[Monday, Jul. 17, 2006 @ 12:16 a.m.]
[ "All By Myself" ~ Eric Carmen ]

I'm all by myself in the house and as long as everyone else is away for days, I'm relishing it. This'll be my old age and this would be my dream. My own house, quiet except for some music or the tv blaring in the background. I'd do some gardening outside while inside I'd have fake plants and flowers. I can't imagine what kind of life I could have if I found a "soul" mate.

I went to visit my dad in the hospital: he's not doing very well. He has diabetes and is reacting to the medication he was given. I'm worried less about him than when he was in the house stumbling around just to get up off the couch. The other members are at a wedding having the time of their lives seeing another part of the world.

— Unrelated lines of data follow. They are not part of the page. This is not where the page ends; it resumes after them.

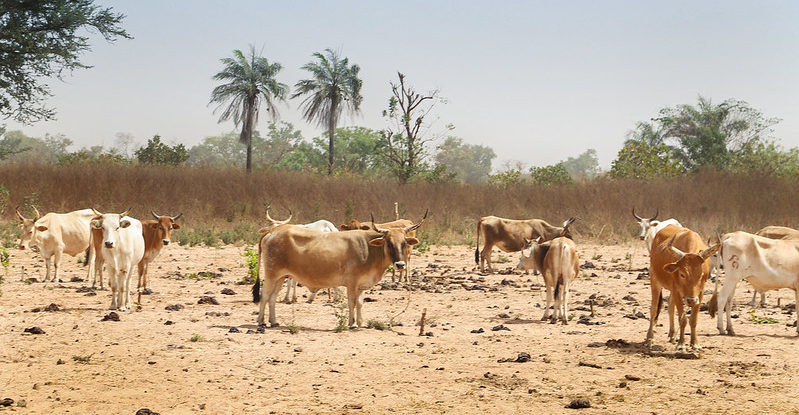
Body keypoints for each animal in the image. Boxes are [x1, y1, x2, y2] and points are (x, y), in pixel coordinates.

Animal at [253, 213, 428, 330]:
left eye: (404, 242)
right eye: (389, 243)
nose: (400, 264)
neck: (369, 249)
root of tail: (273, 231)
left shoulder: (361, 285)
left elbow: (359, 303)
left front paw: (360, 322)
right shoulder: (352, 283)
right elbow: (351, 302)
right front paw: (352, 323)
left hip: (281, 277)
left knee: (273, 298)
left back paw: (274, 321)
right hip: (271, 275)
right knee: (265, 295)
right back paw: (261, 321)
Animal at [648, 224, 720, 352]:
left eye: (701, 274)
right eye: (682, 274)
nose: (691, 300)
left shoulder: (700, 293)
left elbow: (693, 319)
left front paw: (695, 343)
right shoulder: (677, 290)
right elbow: (682, 319)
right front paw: (681, 344)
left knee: (670, 307)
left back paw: (672, 335)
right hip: (655, 281)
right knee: (654, 308)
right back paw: (650, 337)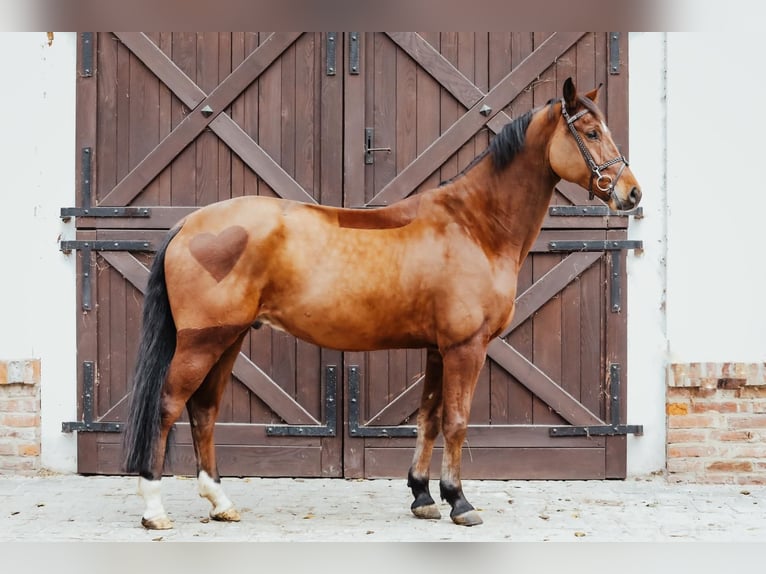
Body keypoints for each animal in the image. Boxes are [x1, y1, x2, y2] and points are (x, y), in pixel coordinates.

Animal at [124, 77, 640, 532]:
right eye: (590, 132)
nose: (631, 193)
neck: (473, 226)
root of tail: (189, 222)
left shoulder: (437, 349)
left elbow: (428, 419)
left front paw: (423, 496)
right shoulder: (465, 348)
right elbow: (456, 422)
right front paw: (460, 502)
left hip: (228, 340)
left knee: (204, 410)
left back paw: (221, 503)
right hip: (201, 342)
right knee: (168, 406)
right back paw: (154, 510)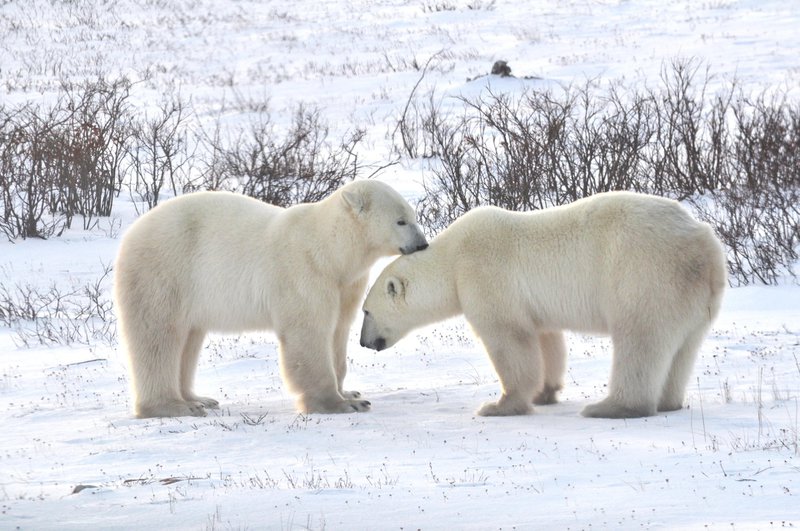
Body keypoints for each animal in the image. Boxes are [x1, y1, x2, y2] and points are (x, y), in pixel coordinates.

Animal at [114, 180, 428, 418]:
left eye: (414, 217)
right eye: (401, 221)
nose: (423, 244)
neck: (330, 250)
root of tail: (131, 233)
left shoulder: (345, 284)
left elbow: (337, 332)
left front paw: (350, 391)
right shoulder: (305, 273)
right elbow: (308, 334)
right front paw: (340, 403)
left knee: (188, 340)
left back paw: (198, 399)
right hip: (164, 272)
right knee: (158, 337)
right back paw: (173, 406)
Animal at [360, 191, 727, 418]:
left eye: (366, 311)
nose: (364, 342)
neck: (451, 258)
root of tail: (703, 244)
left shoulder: (484, 274)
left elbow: (508, 339)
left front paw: (499, 405)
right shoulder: (534, 306)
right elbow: (546, 340)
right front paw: (544, 393)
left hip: (644, 273)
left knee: (640, 339)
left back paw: (610, 407)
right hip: (695, 296)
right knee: (683, 347)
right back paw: (668, 402)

I'm adjusting to a new job and having some time to myself.

Serves me right for flinging my resume at just anyone and getting hired only to be crappy at it.

I wish I were acting 24/7. Then I could complain about not enough days off or never seeing my family or having no love life. To complain about having nobody is a luxury for me right now. I'm glad I'm not on a date or in love with anyone or somebody's fuck buddy. I'd rather be alone than someone's masturbatory object. Just trying to communicate that I want to have my desires met seems like asking too much.

My friend that I told several months ago: I wonder if he knows anything and if he'd tell me? I'll drive myself crazy until the other shoe drops.